Gefährlich sei das trotzdem, denn im Bereich der Ungeimpften werde dies zu einer weiteren Radikalisierung führen, was er nicht hoffen wolle, so Hofer, was sich möglicherweise bei den Demonstrationen am Samstag zeigen könnte. Aber das sei natürlich eine Schwierigkeit, die die Regierung aber in Kauf nehmen habe müssen, um es sich nicht mit allen Lagern zu verscherzen. Nur wenige Minuten nach dem „Wien heute“-Gespräch hieß es laut der Tageszeitung „Der Standard“, dass im Vorfeld der Demonstrationen Drohungen gegen die Bundesregierung eingegangen wären.
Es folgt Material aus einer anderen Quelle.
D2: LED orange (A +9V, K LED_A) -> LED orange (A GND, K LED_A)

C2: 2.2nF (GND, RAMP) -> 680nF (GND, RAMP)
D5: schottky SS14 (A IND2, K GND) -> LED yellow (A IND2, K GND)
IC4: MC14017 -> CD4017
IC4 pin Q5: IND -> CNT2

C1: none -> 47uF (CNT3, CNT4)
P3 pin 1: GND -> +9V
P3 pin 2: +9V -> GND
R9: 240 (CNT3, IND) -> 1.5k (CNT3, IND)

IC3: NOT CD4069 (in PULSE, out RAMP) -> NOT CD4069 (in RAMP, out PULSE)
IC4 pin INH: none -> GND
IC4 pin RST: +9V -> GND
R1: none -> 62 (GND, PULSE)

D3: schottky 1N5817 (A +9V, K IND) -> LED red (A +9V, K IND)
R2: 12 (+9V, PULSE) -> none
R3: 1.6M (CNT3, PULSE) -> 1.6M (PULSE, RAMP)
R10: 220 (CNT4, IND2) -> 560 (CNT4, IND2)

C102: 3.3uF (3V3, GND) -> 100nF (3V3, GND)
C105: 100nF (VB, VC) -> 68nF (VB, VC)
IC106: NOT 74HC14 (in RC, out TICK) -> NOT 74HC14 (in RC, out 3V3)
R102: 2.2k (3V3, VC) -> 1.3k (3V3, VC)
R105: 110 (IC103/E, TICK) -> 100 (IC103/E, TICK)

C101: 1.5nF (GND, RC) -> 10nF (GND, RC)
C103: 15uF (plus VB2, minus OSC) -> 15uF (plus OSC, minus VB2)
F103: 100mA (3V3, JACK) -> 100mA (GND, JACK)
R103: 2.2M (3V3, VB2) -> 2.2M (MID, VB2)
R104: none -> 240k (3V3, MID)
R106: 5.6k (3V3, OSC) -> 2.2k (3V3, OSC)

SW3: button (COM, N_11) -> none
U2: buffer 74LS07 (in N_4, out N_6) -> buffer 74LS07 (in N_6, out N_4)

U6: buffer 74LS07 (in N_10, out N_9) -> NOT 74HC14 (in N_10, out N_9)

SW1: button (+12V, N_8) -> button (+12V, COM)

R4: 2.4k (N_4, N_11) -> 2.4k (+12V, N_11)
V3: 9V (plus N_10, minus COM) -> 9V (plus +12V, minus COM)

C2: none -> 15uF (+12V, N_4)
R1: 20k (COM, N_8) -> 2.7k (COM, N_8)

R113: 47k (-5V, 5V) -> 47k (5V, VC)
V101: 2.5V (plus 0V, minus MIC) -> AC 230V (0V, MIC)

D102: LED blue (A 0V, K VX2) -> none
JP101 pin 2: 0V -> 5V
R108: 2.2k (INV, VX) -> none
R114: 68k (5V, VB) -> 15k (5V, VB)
Letztlich keine Niederlage für Ludwig

In Wien versuchte Bürgermeister Michael Ludwig (SPÖ) mit einer härteren Linie als der Bund einen neuerlichen Lockdown zu vermeiden. Trotzdem geht Wien ab Montag wieder in einen Lockdown, vor allem aufgrund der Lage in den westlichen Bundesländern. Die Frage, ob dies nicht auch eine Niederlage für Ludwig sei, beantwortete Hofer zwar mit „Ja“, es sei aber eine Niederlage für alle: „Natürlich ist es so, dass man eben das verhindern wollte. Es gibt aber diese vierte Welle und die Inzidenzen sind zwar in Wien deutlich besser als anderswo, aber noch immer nicht erfreulich und jedenfalls gefährlich.“

Relativ gesehen steige Ludwig aber im Vergleich zu anderen Landeshauptleuten und zur Bundesregierung „jedenfalls deutlich besser aus“, so Hofer: „Denn er hat sich schon auch aufgrund der Experten-Prognosen Ende des Frühjahrs, also im Sommer, Beginn Sommer, wirklich dazu entschlossen, einen harten Kurs zu fahren, jedenfalls einen härteren als die anderen. Und davon kann er sicherlich auch indirekt politisch profitieren.“

Wien habe die Zögerlichkeit, die laut Hofer viele politische Entscheidungsträger „leider“ ausgezeichnet hat, in Teilbereichen konterkariert. Das sei jetzt nichts, wofür man sich irgendwo etwas kaufen könne. Er fürchte und hoffe, dass er damit Unrecht habe, „dass man da in zwei Wochen noch einmal was anderes diskutieren“ müsse. Hofer verwies darauf, dass die hohen Infektionszahlen dieser Woche ja erst verspätet ihren Niederschlag in den Krankenhäusern und auf den Intensivstationen finden würden. Insofern würde er jetzt ungern von Gewinnern reden, „aber relativ gesehen hat man es in Wien sicherlich in den letzten Monaten besser gemacht“.